Dans la littérature scientifique, il n’y a pas beaucoup d’évidence jusqu’à maintenant, mais dans la littérature grise, c’est-à-dire où des gens vont rapporter chez eux des effets, il y a plusieurs personnes qui rapportent que ce phénomène de microdosage pourrait avoir des conséquences bénéfiques sur la santé psychique à court ou à moyen terme.

Claude Rouillard, en entrevue.

Claude Rouillard a étudié pendant plusieurs années les effets des substances psychoactives sur le cerveau.

Photo : Radio-Canada

Matthew Johnson, professeur à l’École de médecine de l’Université Johns Hopkins, dans l’État du Maryland, aux États-Unis, résume la situation dans un courriel : Scientifiquement, le domaine n’a pu confirmer aucun des avantages revendiqués dans les quelques études menées jusqu’à présent.

Un fort effet placebo?

Selon Claude Rouillard, des études cliniques doivent être faites sur des milliers de personnes de différents âges, sexes et de divers pays, en plus d’une recherche sur plusieurs mois pour déterminer si l’effet de la psilocybine est plus fort que l’effet placebo.

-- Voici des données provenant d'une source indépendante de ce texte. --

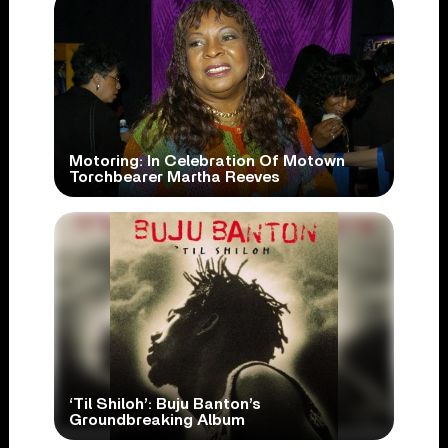
Motoring: In Celebration Of Motown
Torchbearer Martha Reeves
‘Til Shiloh’: Buju Banton’s
Groundbreaking Album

Si vous vous attendez à vous sentir mieux grâce à un traitement ou à une intervention, vous vous sentirez mieux, rappelle Balázs Szigeti, professeur à l’Imperial College de Londres.

Selon lui, l’intérêt grandissant du public pourrait créer cet effet placebo chez certains consommateurs et participants.

L’Université de Toronto Mississauga lancera dans les prochains mois une étude contrôlée sur près de 100 personnes qui seront suivies pendant cinq semaines.

Des capsules de psilocybine sur une table.

Même si les boutiques en ligne disent tester leurs produits en laboratoire, il est difficile de le vérifier la véracité de cette affirmation.

Photo : Radio-Canada / Axel Tardieu

Beaucoup d’espoir

L’équipe de Norman Farb, professeur agrégé de psychologie, se penchera sur les effets du microdosage de psilocybine sur des personnes souffrant de trouble dépressif persistant. Cette première canadienne ravit le responsable de l’étude.

Trouver une nouvelle catégorie de médicaments qui aiderait les personnes sur qui les antidépresseurs ne fonctionnent pas, par exemple, serait révolutionnaire. Nous en avons très peu de disponibles pour traiter l’anxiété et beaucoup d’entre elles sont problématiques, explique Norman Farb.

L’idée derrière ça peut nous amener à des avancées majeures, avoue Claude Rouillard. Il n’y a pas eu beaucoup de nouveautés, dans les 20 ou 30 dernières années, dans le traitement de la santé mentale en neuropharmacologie ou en psychopharmacologie.

* Noms fictifs. Tally et Trevor n’ont pas souhaité révéler publiquement leur identité pour éviter des problèmes avec la police.